Massa HMI dan IPKM saat unjuk rasa di PN Arga Makmur. Mereka menuntut vonis bebas bagi Poniran dan Manisem/firman
Massa HMI dan IPKM saat unjuk rasa di PN Arga Makmur. Mereka menuntut vonis bebas bagi Poniran dan Manisem/firman

BENGKULU UTARA, sahabatrakyat.com– Puluhan mahasiswa dan pemuda, gabungan Himpunan Mahasiswa Islam (HMI) Cabang Bengkulu dan Ikatan Pemuda Kabupaten Mukomuko (IPKM), Selasa (25/10/2016), menggelar aksi unjuk rasa di PN Arga Makmur, Bengkulu Utara.

Aksi unjuk rasa itu terkait kasus dugaan pencurian yang didakwakan kepada pasangan suami istri Poniran dan Manisem, petani sawit asal Desa Argajaya, Kecamatan Air Rami, Kabupaten Mukomuko, Bengkulu, yang didakwa mencuri buah sawit milik PT Daria Dharma Pratama (DDP) pada Minggu, 12 Juni 2016.

Dalam orasinya, demonstran menilai ada sejumlah kejanggalan dalam penanganan perkara itu. Di antaranya objek perkara dan proses persidangan yang dilaksanakan oleh PN Arga Makmur.

Demonstran menyebut, objek perkara berupa tandan buah segar sawit sebanyak 800 kg yang jika dikonversikan dengan harga saat ini hanya berkisar Rp 1,2 juta. Dengan nilai itu, mestinya persidangan dilakukan dengan cepat oleh hakim tunggal.

Hal itu seperti diatur Pasal 2 ayat (2) dalam Peraturan Mahkamah Agung, yang menyebut apabila nilai barang atau uang tersebut bernilai tidak lebih dari Rp. 2.500.000,- ketua pengadlan segera menetapkan hakim tunggal untuk memeriksa, mengadili dan memutus perkara tersebut dengan acara cepat yang diatur dalam pasal 205-210 KUHAP.

“Dalam kenyataannya, kasus ini disidangkan seperti biasa, dengan tiga hakim. Ini adalah sebuah kesalahan,” kata Ketua HMI Cabang Bengkulu, Niko Ryoza Oscar dalam orasinya.

Oscar menambahkan, Poniran yang diduga mengambil sawit secara berulang-ulang juga janggal dan tak masuk akal. Sebab TBS sawit yang dipanen Poniran adalah miliknya sendiri yang sudah ditanam sejak 1997. “Jadi apakah mereka benar-benar mencuri?”

Sementara PT DDP, lanjut Oscar, meski sudah mendaftarkan hak guna usaha dan lahan di hadapan notaris, namun PT DDP belum memenuhi ketentuan dalam PP Nomor 40 tahun 1996. PT DDP belum pernah melaporkan peralihan hak guna usaha dan hak guna bangunan itu ke BPN.
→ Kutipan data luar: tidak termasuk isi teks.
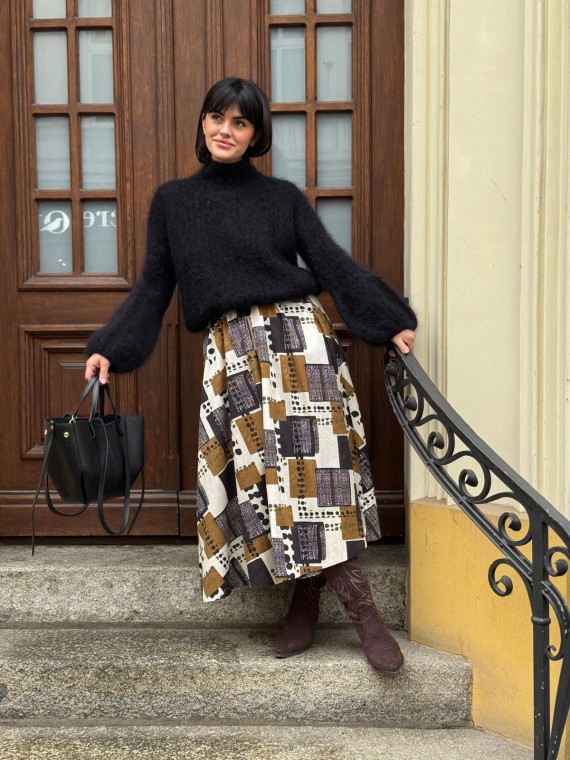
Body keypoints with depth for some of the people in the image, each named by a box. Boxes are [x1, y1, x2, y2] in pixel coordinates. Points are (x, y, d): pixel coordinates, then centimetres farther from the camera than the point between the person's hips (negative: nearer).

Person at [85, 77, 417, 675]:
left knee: (307, 465, -10)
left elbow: (333, 264, 2)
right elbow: (154, 286, 12)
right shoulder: (173, 201, 13)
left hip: (295, 336, -1)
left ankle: (308, 602, -1)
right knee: (259, 476, -4)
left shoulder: (282, 197, 7)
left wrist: (391, 324, -6)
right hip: (231, 350, 2)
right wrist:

Atas sejumlah kejanggalan itu, HMI meminta hakim agar memberi keputusan yang seadil-adilnya, secara iklas dan mempertimbangkan kemanusiaan. Sementara IPKM meminta hakim agar memutus bebas. “Saya mewakili pemuda Mukomuko meminta kepada bapak hakim untuk memberi putusan
bebas kepada Poniran dan Manisem,” katanya.

Perwakilan PN Arga Makmur menanggapi aspirasi HMI dan IPKM/firman
Perwakilan PN Arga Makmur menanggapi aspirasi HMI dan IPKM/firman

 

Lihat Pidana

Sementara, pihak pengadilan yang diwakili hakim Agung Hartanto saat menemui pendemo menegaskan bahwa proses pengadilan terhadap Poniran dan Manisem akan dilakukan secara adil.

“Pada intinya PN Arga Makmur akan memutuskan setiap perkara dengan seadil-adilnya. Insya Allah. Kami terima kasih atas dukungan dari teman-teman untuk mendukung PN Arga Makmur untuk memutus perkara ini seadil-adilnya,” kata Agung.

Terkait kejanggalan seperti status lahan yang disebut-sebut demonstran, Agung mengatakan, dalam kasus ini hakim hanya melihat tindak pidana saja. Sementara soal status tanah dan lainnya merupakan aspek lain yang bisa diproses jika ada gugatan.

“Karena awal faktanya itu kan laporan masyarakat ke kepolisian lalu pemberkasan, naik ke kejaksaan. Pengadilan menerima perkara tersebut lalu dibuatlah agenda sidang. Di sidangkan lah, nanti kita lihat. Ini belum diputus. Sidang vonisnya Kamis (27 Oktober 2016, red),” kata Agung.